Amazon Bedrock introduces new advanced prompt optimization and migration tool
- Amazon Web Services (AWS) released Amazon Bedrock Advanced Prompt Optimization on May 14, 2026.
- The tool is designed to assist users who are migrating to a new model or seeking to improve the performance of their current model.
- To function, the prompt optimizer requires a prompt template, example user inputs for variable values, ground truth answers, and a specific evaluation metric to serve as a guide.
Amazon Web Services (AWS) released Amazon Bedrock Advanced Prompt Optimization on May 14, 2026. This new tool allows developers to optimize prompts for any model available on Amazon Bedrock and compare the performance of original prompts against optimized versions across up to five models simultaneously.
The tool is designed to assist users who are migrating to a new model or seeking to improve the performance of their current model. By testing these prompts, developers can ensure there are no regressions in known use cases while improving tasks that were previously underperforming.
To function, the prompt optimizer requires a prompt template, example user inputs for variable values, ground truth answers, and a specific evaluation metric to serve as a guide. The tool also supports multimodal user inputs, including JPG, PNG, and PDF files, enabling the optimization of prompts for document and image analysis tasks.
The optimization process operates through a metric-driven feedback loop. Amazon Bedrock automatically sends prompt templates and example data to inference models, evaluates the responses using the provided metric, and rewrites the prompt to optimize the resulting model responses. The final output provides the original and final prompt templates, evaluation scores, latency, and cost estimates.

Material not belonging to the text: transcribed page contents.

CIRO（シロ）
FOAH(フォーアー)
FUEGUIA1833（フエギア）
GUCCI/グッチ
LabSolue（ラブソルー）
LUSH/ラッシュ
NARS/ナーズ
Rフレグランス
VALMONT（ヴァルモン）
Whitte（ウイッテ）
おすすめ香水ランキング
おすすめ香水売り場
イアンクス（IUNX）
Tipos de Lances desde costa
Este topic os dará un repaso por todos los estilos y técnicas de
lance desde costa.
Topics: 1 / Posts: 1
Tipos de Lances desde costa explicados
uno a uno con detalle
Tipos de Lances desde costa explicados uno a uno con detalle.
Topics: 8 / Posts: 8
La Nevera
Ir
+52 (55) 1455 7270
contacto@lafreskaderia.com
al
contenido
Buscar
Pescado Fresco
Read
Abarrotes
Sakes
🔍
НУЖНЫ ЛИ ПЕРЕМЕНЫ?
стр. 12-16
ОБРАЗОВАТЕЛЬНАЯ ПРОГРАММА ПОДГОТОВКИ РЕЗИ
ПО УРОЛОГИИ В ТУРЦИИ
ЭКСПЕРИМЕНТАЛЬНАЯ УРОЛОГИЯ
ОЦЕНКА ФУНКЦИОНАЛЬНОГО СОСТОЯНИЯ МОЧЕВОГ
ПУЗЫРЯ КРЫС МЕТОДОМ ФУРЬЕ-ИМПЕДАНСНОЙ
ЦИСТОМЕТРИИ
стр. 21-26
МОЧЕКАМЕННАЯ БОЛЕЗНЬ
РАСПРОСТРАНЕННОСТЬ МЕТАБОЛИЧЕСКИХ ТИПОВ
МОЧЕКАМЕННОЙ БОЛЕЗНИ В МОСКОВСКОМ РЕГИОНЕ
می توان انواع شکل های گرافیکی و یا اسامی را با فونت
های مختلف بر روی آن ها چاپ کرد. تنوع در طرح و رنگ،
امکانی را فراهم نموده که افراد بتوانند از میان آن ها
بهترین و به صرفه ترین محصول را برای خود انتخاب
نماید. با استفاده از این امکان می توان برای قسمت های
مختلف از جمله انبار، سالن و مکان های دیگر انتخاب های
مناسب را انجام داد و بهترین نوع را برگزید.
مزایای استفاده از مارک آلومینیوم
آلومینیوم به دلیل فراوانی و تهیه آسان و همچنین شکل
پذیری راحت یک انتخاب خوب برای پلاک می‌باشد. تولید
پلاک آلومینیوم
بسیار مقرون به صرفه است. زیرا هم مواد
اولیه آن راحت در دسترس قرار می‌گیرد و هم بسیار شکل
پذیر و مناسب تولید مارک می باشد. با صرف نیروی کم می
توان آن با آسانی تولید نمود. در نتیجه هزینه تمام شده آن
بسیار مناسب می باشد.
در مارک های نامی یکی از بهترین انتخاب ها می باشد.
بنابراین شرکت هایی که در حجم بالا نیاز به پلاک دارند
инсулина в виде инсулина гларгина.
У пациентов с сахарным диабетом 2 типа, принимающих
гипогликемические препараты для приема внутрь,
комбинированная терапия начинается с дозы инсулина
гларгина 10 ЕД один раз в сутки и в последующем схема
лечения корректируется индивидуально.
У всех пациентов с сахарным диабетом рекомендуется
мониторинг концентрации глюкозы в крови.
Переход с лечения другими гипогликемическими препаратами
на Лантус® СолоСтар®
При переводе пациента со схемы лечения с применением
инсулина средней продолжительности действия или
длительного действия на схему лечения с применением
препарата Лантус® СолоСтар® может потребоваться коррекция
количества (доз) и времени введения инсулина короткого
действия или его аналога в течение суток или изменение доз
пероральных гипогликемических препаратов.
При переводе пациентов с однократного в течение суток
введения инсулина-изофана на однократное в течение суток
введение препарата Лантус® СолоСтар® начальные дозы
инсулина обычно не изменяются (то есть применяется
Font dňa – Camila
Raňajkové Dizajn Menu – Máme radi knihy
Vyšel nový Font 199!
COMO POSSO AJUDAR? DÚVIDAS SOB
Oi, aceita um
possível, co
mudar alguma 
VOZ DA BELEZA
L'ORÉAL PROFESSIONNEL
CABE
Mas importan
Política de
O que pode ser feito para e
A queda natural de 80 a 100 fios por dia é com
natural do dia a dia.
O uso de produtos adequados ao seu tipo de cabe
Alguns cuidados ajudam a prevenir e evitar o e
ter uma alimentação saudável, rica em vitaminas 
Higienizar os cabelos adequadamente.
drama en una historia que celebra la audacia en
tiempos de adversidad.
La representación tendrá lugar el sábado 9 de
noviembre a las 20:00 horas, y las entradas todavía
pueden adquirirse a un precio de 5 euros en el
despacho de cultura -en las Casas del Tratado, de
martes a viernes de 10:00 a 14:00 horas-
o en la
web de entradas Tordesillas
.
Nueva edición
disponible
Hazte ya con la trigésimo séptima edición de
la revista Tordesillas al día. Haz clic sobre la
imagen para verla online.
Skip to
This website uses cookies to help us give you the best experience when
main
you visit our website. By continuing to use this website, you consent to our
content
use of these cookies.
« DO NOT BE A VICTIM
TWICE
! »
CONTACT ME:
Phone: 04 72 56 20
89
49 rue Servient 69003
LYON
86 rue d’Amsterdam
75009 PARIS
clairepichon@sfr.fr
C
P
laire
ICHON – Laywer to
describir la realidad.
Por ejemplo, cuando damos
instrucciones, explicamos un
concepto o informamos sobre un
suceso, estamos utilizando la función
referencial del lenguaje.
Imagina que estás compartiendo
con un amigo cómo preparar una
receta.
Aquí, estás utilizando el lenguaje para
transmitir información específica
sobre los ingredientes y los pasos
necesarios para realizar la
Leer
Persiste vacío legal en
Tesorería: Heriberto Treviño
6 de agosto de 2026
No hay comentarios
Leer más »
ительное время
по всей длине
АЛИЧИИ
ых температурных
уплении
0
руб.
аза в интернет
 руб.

Developers can guide the optimization process using three different evaluation methods:
- Lambda functions: For concrete metrics such as execution accuracy, F1, accuracy, or structured-JSON match, users can deploy a Lambda function containing custom Python scoring logic. This logic programmatically compares model outputs against reference responses.
- LLM-as-a-Judge: For open-ended tasks like reasoning explanations, generation, or summarization, users can define named metrics with a rating scale and structured instructions in a rubric. A Bedrock judge model evaluates each prompt-response pair and provides a score with reasoning. While users can select their own judge model, the default is Claude Sonnet 4.6.
- Steering criteria: For requirements such as safety constraints, format, or brand voice, users can provide free-form natural language criteria. A default LLM-as-a-judge prompt, utilizing Anthropic Claude Sonnet 4.6, evaluates the responses holistically based on these criteria.
Users can initiate the process through the Amazon Bedrock console by selecting Create prompt optimization or by using the CreateAdvancedPromptOptimizationJob API. Prompt templates must be prepared in JSONL format, with each JSON object on a single line.
The system allows for the direct upload of files or the import of prompt templates from Amazon Simple Storage Service (Amazon S3). Users must also set an S3 output location where the evaluation data and prompt optimization results will be stored.
Amazon Bedrock Advanced Prompt Optimization is available in several global regions, including US East (N. Virginia, Ohio), US West (Oregon), Canada (Central), Europe (Frankfurt, Ireland, London, Zurich), South America (São Paulo), and Asia Pacific (Mumbai, Seoul, Singapore, Sydney, Tokyo).
Pricing for the tool is based on the Bedrock model-inference tokens consumed during the optimization process, which are charged at the same per-token rates as standard Bedrock inference.